Zoltán Majó or Zoltán Majó-Petri (/hu/; born 15 December 1970) is a Hungarian economist. He is associate professor (docent, reader), former director-general for Economic and Technological Affairs of the University of Szeged and acting director of Szeged Transport Ltd.

==Early life==
Majó was born on 15 December 1970 at Pitvaros, Makó District, Csongrád County, Hungary.

He graduated from Attila József University, Szeged in 1999. He completed his PhD degree in economics in 2008.

== Career ==
He joined the Institute of Business Studies, Faculty of Economics, University of Szeged upon graduation. He started as a senior lecturer and later became an associate professor (docent, reader).
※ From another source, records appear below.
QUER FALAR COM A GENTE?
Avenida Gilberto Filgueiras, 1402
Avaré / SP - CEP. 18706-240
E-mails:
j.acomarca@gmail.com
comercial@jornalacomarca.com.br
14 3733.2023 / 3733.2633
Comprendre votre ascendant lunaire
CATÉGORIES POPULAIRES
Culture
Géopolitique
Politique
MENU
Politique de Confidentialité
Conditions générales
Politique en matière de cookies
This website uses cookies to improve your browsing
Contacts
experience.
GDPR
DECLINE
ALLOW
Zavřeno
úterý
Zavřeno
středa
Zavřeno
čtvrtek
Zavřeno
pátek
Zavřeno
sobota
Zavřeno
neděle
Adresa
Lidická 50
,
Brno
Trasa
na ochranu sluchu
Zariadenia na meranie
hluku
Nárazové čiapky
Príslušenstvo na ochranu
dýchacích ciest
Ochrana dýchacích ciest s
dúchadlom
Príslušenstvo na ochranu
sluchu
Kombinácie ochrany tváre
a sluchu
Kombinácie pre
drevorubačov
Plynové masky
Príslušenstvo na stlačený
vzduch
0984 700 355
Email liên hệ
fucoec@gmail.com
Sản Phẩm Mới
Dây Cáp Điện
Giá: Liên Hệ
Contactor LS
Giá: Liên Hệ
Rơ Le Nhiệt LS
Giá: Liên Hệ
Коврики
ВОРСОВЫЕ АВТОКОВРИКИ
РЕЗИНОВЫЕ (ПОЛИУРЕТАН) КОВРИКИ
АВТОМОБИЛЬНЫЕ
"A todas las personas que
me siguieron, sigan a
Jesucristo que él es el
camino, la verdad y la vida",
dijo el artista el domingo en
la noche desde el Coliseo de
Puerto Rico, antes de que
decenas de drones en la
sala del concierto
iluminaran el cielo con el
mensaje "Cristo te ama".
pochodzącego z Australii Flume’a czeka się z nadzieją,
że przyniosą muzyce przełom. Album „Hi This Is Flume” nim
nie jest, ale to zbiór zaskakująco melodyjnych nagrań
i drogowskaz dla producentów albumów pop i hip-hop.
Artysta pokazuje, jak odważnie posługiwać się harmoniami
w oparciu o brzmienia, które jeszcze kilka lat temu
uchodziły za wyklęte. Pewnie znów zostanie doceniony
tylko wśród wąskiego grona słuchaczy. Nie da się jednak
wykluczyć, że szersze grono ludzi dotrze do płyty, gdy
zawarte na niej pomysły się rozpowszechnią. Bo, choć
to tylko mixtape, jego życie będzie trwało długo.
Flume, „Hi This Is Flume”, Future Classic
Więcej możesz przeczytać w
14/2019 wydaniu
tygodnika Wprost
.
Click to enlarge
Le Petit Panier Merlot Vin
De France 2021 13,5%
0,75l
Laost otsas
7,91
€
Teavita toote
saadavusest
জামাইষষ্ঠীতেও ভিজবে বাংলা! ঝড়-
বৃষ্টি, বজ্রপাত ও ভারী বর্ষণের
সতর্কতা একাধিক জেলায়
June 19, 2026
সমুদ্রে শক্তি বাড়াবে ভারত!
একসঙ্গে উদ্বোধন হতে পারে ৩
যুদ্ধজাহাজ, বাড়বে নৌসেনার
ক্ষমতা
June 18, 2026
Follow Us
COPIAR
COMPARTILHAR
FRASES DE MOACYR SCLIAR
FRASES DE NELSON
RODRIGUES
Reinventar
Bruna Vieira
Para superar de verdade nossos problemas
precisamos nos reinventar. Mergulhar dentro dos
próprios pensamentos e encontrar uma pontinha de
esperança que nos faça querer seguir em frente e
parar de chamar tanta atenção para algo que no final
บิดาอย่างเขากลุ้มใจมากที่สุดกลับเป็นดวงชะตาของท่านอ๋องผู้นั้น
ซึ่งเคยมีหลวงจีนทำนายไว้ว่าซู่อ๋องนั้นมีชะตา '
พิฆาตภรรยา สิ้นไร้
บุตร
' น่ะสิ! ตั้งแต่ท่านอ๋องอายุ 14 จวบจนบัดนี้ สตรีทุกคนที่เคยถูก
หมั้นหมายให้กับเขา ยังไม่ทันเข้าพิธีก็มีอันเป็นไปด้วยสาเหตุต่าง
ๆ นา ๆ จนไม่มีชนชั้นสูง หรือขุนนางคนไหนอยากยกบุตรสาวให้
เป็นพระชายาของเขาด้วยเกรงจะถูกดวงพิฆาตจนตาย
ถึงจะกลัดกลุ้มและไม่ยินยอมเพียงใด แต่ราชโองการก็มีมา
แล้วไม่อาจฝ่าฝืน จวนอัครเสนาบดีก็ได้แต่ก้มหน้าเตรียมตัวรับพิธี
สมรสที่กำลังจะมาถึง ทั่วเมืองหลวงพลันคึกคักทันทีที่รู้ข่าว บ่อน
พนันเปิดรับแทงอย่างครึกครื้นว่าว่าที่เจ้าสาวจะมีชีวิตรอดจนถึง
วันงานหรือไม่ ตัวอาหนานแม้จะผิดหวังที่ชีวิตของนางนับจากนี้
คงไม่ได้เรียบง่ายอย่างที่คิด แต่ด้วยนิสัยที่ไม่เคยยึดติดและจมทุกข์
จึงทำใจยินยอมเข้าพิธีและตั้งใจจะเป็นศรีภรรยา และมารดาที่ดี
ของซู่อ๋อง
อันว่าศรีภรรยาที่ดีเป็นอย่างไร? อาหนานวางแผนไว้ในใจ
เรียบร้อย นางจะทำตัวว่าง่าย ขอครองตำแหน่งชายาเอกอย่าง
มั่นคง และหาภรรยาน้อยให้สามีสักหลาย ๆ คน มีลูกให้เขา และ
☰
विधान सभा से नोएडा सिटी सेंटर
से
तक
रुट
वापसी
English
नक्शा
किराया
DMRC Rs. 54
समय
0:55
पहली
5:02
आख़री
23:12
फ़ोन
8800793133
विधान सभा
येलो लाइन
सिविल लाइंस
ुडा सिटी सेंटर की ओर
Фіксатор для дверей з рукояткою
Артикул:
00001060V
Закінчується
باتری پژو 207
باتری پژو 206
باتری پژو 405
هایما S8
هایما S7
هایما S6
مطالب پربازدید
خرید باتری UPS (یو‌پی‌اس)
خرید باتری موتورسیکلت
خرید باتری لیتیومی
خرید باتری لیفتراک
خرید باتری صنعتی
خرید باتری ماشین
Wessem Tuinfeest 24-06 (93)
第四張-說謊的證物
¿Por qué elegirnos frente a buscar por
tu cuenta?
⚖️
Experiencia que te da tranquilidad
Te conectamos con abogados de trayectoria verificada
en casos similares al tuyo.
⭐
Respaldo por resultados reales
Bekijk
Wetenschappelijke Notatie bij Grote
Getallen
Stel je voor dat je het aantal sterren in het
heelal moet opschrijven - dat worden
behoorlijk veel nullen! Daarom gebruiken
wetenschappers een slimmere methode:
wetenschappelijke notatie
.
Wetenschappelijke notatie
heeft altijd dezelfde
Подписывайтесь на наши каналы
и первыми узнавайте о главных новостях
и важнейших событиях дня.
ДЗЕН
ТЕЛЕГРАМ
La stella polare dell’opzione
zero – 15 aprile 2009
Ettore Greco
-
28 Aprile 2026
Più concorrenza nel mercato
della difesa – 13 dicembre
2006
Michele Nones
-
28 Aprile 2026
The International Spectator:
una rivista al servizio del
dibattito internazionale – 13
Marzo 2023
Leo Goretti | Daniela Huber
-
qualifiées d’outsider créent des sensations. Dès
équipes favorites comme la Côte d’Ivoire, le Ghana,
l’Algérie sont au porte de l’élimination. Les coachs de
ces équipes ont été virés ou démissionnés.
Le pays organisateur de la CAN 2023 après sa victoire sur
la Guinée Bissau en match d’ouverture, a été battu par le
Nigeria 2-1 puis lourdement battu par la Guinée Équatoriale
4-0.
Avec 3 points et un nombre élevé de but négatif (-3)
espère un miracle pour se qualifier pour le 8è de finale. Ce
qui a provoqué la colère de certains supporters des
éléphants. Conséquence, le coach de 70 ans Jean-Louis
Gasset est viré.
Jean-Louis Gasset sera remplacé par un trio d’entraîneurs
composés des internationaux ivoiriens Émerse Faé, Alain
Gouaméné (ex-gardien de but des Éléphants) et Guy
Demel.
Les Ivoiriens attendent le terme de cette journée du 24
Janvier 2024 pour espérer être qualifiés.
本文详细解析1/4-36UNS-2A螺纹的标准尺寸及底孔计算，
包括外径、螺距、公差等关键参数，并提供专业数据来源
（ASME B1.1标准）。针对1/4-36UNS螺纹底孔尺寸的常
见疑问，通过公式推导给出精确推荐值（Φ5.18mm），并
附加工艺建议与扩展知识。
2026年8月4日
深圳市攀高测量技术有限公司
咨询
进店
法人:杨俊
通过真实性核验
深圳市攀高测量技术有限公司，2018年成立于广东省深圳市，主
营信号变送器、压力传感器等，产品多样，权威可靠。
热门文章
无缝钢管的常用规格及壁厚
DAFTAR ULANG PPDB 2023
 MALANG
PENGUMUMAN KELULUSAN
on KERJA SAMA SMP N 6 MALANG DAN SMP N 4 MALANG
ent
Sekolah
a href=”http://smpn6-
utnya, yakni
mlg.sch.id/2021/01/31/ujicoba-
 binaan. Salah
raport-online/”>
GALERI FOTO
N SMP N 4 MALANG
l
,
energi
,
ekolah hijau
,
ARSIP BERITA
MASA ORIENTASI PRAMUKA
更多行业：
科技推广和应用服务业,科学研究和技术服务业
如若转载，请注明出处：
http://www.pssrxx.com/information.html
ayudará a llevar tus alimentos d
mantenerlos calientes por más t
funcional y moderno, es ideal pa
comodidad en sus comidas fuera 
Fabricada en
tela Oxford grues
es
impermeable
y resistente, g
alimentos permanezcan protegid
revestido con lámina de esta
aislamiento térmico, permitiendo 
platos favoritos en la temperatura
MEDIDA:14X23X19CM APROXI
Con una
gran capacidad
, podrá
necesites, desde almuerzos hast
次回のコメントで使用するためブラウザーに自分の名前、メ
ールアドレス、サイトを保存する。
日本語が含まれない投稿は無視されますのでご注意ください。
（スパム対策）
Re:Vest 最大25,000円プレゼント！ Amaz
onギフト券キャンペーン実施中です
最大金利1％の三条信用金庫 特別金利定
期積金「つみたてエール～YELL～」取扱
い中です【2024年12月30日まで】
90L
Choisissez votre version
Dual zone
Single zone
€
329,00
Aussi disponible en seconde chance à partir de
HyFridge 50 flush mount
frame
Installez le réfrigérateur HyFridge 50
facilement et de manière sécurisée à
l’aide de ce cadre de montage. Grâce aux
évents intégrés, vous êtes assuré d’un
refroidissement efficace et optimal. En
He was awarded a fellowship to e-HRM research group, University of Twente of Enschede, Netherlands in 2006.

From 2011 until 2014 he served as Director-General for Economic and Technological Affairs of the University of Szeged. in 2016 he became an acting director of the Szeged Transport Ltd.

==Committee Memberships==
- John von Neumann Computer science Society, member
- Public Body of the Hungarian Academy of Sciences (HAS), member

==Awards and honors==
- Knight's Crosses of the Order of Merit of the Republic of Hungary (2010)

==Selected works==
His works include:

===Papers===
His papers include:

- J Poór, S Kosár, P Fodor, V Tóth, Zoltán Majó, Z Csiba, E Huszárik: The impact of the crisis and recovery on HR and knowledge management in focus-a Hungarian-Slovakian comparison 2009, Periodica Polytechnica Social and Management Sciences 20 (1), 29–44, 2012.
- Zoltán Majó-Petri, K Kazár: The MOOC business model: The e-Business and autonomous work inflection point in higher education?Journal Association 1901 SEPIKE http://www.sepikecloud.com/ 2016 (14), 102–109, 2016.
- J Poor, A Bencsik, I Fekete, G Laszlo, Zoltán Majo: Trends and Tendencies in the Field of Improving the HR-Systems of Hungarian Public Universities, Revista De Management Company International/Review of International, 2009.

===Books===
- Majó, Zoltán – Dinya, L. – Imreh, Sz.- (2008): Menedzsment II. (Management). A sikeres vállalkozások. Távoktatási tananyag. SZTE GTK, Szeged.
- Imreh, Sz. – Kürtösi, Zs. – Majó, Zoltán – Vilmányi, M (2007): A menedzsment alapjai. (Introdcing to Management). Távoktatási Tananyag. SZTE GTK, Szeged.